7) Hormones: Hard to detect sub-clinical hypothyroidism is a pervasive cause of weight gain; Polycystic ovarian syndrome (PCOS), common in women, drives fat accumulation; “Low T”, decline of testosterone in middle-aged men, is associated with belly fat and loss of muscle mass; Estrogen dominance in pre-menopausal women promotes fat build-up around hips, thighs, and upper arms; finally, insulin resistance, fueled by excess carbs, is a major stumbling block for dieters.
8) Stress: Our bodies mobilize in the face of external threats via adrenaline (short-term) and cortisol (long-term). Trouble is, when stress is chronic, we are flooded with excess cortisol. Cortisol raises blood sugar and promotes insulin resistance and fat deposition. The medical use of synthetic designer cortisol—prednisone—is notorious for causing weight gain and diabetes. To a lesser extent, this exemplifies what high cortisol generated by chronic stress does to our bodies.

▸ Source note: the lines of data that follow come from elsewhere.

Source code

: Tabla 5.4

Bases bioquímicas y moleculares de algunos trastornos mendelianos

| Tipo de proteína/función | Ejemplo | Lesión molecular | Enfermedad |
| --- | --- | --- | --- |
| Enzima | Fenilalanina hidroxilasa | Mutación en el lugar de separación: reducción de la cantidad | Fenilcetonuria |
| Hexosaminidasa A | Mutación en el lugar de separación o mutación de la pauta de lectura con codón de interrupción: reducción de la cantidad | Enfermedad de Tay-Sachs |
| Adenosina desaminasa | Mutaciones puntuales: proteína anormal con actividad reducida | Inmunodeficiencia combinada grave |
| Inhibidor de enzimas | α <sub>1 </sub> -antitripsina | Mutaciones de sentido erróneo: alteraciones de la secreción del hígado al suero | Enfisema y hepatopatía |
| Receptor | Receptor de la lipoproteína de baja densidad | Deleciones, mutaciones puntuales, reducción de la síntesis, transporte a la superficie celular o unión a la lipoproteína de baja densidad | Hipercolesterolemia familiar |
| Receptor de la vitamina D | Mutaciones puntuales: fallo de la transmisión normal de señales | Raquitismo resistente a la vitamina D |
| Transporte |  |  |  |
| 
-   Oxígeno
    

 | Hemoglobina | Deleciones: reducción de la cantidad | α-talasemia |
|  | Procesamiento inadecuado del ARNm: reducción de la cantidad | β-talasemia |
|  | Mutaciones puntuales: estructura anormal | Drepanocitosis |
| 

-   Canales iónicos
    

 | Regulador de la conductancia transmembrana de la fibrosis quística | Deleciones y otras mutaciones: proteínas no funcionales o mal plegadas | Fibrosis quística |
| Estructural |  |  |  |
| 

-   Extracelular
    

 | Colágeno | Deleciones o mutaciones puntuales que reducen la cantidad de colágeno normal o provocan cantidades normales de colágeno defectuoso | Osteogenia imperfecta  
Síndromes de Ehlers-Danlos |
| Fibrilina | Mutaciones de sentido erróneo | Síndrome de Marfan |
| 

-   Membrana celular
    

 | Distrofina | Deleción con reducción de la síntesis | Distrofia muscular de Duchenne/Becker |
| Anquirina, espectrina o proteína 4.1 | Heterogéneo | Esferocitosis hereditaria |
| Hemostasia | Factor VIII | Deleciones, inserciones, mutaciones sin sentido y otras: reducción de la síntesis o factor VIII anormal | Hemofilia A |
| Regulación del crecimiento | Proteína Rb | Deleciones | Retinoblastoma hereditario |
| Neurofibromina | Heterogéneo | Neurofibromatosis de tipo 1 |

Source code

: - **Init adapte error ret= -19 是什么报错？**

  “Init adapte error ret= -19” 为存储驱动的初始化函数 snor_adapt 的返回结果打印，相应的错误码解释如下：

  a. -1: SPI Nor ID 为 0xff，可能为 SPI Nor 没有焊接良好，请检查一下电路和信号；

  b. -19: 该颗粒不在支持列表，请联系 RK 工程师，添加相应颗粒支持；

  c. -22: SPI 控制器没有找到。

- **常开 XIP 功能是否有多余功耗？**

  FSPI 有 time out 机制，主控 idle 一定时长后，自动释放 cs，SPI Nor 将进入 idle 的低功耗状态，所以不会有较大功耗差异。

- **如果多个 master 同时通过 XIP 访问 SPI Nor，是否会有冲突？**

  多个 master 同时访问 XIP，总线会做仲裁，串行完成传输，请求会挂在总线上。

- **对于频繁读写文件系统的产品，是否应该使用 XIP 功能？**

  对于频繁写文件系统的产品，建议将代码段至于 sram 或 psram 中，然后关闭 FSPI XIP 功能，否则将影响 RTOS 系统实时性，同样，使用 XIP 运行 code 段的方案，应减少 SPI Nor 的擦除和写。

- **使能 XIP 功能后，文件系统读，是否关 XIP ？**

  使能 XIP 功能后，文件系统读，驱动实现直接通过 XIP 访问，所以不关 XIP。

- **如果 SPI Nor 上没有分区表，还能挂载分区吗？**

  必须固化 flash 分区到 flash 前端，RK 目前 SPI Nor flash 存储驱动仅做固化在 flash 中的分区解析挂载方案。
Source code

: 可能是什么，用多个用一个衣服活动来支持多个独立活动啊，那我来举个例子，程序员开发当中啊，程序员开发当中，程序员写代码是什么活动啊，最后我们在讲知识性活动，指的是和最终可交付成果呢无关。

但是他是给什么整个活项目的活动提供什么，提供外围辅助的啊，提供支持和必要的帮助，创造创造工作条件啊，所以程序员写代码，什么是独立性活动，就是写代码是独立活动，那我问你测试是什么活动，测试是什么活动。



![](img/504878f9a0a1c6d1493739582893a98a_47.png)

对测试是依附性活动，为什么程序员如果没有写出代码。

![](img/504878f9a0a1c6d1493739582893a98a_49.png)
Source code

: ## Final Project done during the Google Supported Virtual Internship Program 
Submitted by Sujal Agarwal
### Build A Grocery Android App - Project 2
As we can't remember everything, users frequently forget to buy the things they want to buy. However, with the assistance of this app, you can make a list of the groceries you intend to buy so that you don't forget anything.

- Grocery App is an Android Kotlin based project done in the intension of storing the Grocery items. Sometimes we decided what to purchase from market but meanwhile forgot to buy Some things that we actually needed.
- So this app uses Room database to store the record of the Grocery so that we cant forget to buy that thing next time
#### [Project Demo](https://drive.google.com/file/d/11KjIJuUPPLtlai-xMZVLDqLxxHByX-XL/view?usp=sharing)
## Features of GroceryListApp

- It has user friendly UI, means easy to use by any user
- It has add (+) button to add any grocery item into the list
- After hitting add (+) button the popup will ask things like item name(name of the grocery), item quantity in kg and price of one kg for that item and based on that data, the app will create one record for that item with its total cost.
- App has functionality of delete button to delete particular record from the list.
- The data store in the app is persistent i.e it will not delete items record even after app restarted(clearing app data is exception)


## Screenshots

There are many time-tested ways of reducing stress including meditation, biofeedback, yoga, exercise, and cognitive behavioral therapy. And it’s worth bearing in mind that inadequate sleep –virtually epidemic in America—is a major driver of cortisol over-production.
9) Medications: Many medications can impede weight loss. Some impede exercise (statins, blood pressure meds); others slow fat-burning (beta blockers); certain ones increase appetite (anti-depressants, fibromyalgia drugs); finally, many can unfavorably affect the microbiome (antibiotics, antacids). Even excess insulin given to aggressively manage blood sugar can keep the fat on.
10) Dieting: You’re well-intentioned. You scrupulously count calories. Like many, you’ve lost significant amounts of weight on draconian diets, only to gain it back. Now, even with the most stringent caloric restriction, the scale still won’t budge.
That’s the lesson of The Biggest Loser. Recently, it’s come to light that virtually all the winning contestants—some of whom had achieved spectacular 3-digit weight loss—regained all their weight and more. Many are angry and bitter over what they believe was a betrayal by the producers of the show. They contend that they were given irresponsible advice to undertake unsustainable exercise and starvation regimes, with ruinous long-term consequences for their metabolisms.
This problem is highlighted by a recent study in the American Journal of Clinical Nutrition with the nondescript title: “Low energy intake plus low energy expenditure (low energy flux), not energy surfeit, predicts future body fat gain”. The article basically states that individuals who don’t restrict calories but stay very physically active are the most successful at fending off weight gain. “Dieting,” as it’s traditionally defined, doesn’t work.
That’s a principle that I seek to follow, and it enables me to eat heartily of the right foods and maintain a healthy weight.